## Task details
Please say how many lines in the records below contain the word "classpath". Give only the number.

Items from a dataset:
..........

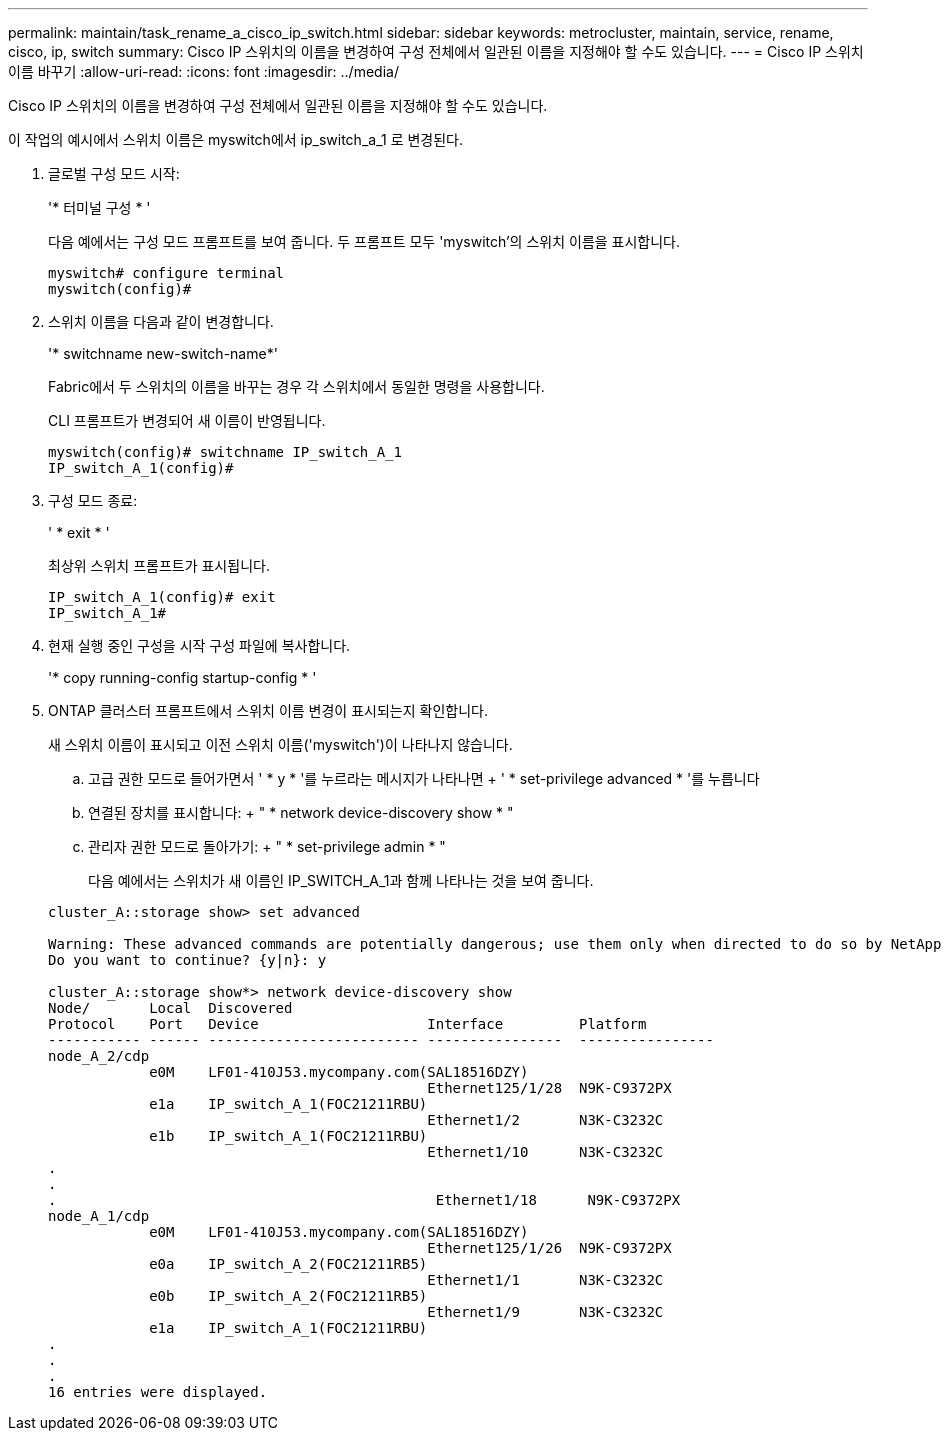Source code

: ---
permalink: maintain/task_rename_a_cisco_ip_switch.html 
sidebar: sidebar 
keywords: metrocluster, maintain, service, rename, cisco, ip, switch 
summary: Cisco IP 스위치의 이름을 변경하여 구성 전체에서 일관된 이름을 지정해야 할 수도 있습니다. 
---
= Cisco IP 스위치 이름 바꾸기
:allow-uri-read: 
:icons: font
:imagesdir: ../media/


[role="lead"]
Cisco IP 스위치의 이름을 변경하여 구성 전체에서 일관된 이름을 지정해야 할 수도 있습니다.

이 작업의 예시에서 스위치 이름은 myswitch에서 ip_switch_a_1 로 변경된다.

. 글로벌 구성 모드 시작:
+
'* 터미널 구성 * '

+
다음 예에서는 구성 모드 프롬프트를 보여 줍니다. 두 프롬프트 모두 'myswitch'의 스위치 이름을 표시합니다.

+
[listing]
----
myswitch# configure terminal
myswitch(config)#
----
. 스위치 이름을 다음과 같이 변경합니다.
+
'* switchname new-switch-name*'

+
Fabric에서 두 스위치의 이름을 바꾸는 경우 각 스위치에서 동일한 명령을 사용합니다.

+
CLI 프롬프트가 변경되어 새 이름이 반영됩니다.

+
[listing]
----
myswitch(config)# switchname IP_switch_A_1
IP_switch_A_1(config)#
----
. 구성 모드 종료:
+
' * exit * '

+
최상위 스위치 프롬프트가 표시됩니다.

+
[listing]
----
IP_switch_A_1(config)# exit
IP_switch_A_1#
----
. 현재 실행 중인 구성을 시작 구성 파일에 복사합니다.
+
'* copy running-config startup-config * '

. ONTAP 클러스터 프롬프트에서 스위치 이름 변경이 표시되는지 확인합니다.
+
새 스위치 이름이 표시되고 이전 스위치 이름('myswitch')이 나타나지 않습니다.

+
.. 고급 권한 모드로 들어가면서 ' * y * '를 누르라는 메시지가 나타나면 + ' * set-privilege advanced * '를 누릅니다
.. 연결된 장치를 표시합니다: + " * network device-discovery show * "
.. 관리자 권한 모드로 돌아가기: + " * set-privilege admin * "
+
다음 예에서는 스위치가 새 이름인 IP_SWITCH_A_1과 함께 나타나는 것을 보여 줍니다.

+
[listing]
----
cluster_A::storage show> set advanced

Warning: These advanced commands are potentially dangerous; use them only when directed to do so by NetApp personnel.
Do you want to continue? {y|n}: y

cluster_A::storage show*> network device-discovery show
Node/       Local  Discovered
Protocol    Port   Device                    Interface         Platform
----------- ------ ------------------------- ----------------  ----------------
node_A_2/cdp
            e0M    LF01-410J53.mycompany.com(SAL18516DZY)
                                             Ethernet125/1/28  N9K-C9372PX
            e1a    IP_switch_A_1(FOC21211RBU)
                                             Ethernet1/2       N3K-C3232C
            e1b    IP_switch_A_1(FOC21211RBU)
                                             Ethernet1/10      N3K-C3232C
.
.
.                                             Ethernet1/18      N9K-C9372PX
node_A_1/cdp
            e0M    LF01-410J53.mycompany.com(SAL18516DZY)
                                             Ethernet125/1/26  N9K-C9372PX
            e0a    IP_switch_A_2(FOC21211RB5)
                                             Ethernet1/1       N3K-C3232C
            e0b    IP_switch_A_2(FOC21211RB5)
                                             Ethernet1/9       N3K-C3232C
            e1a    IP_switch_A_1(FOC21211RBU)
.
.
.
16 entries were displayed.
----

..........

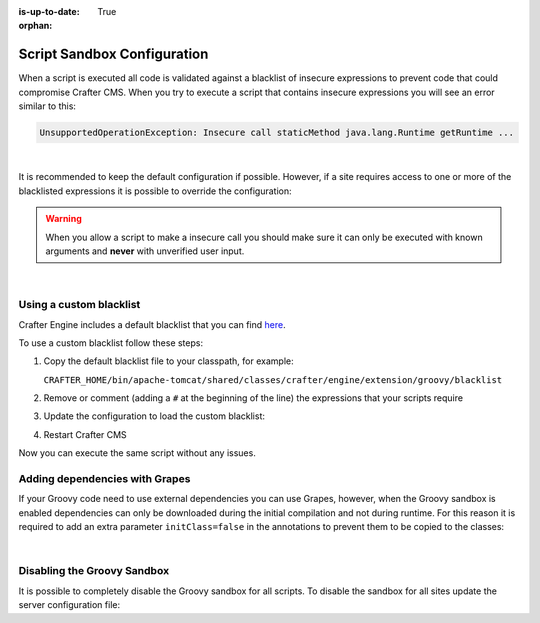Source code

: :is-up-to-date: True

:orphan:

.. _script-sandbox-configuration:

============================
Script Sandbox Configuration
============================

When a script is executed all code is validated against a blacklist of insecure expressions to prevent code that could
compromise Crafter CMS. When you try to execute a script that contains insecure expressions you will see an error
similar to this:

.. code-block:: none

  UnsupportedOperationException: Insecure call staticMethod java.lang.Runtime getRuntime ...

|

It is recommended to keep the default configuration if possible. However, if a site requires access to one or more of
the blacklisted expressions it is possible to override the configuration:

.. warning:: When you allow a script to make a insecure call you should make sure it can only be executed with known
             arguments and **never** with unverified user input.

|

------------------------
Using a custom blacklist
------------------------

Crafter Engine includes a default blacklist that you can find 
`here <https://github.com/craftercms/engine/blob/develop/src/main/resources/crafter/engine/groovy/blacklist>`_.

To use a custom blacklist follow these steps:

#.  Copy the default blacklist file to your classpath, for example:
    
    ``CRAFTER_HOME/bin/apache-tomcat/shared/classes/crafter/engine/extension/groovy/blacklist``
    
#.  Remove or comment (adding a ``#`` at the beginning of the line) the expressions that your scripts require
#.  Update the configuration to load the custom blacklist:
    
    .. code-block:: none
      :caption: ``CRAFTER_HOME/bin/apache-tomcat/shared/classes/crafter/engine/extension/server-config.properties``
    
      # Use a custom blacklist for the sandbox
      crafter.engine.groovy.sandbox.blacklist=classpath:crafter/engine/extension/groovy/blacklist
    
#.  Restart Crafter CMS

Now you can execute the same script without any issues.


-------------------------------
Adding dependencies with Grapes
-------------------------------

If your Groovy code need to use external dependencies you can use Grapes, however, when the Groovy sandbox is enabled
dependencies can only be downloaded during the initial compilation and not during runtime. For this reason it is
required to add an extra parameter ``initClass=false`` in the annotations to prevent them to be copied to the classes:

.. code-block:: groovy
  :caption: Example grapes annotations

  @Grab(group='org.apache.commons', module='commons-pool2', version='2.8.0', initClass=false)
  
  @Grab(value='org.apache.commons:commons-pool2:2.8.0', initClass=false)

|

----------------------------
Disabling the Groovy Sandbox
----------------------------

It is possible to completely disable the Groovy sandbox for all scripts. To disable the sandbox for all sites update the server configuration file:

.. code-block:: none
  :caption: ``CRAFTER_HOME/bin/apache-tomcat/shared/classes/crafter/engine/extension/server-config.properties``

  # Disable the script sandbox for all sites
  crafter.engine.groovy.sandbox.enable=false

..........

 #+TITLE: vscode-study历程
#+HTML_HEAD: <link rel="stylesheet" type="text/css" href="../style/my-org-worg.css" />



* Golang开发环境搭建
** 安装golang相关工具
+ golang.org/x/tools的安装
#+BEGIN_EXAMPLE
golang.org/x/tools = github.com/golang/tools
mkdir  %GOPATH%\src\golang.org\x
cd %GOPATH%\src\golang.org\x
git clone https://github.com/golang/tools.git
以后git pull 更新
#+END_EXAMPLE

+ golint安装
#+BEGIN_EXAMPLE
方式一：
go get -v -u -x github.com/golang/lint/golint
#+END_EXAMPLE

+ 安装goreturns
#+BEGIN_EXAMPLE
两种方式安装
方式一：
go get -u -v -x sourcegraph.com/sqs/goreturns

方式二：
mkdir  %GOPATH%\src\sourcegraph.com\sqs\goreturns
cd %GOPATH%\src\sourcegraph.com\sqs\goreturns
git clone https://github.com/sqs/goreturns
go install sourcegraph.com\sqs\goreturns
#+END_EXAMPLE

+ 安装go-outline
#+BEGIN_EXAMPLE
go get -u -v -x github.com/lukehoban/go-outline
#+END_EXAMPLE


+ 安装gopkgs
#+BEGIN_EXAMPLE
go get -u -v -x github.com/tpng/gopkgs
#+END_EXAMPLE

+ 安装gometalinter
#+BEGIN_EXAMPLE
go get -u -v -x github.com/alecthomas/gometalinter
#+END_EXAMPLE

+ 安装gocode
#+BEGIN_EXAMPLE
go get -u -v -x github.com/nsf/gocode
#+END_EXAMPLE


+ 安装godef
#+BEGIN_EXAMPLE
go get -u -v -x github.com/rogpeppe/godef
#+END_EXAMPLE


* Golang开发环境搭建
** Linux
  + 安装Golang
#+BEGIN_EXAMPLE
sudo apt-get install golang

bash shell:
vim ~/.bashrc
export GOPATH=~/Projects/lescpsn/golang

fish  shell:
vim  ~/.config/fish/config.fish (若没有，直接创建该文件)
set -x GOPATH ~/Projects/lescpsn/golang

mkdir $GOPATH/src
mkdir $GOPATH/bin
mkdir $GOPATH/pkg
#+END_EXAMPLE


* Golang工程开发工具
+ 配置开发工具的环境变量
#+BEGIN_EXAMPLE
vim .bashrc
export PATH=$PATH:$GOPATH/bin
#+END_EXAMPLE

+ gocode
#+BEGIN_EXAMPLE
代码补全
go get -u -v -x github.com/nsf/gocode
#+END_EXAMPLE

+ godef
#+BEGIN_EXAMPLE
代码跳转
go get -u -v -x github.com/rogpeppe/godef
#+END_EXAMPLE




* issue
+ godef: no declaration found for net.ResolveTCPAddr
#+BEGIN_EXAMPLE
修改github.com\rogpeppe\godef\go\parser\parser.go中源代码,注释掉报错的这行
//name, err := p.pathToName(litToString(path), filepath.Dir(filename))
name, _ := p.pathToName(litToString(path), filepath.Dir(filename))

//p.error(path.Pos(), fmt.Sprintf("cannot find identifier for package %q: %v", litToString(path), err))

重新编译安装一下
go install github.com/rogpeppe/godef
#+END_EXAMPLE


..........

## Completed task
2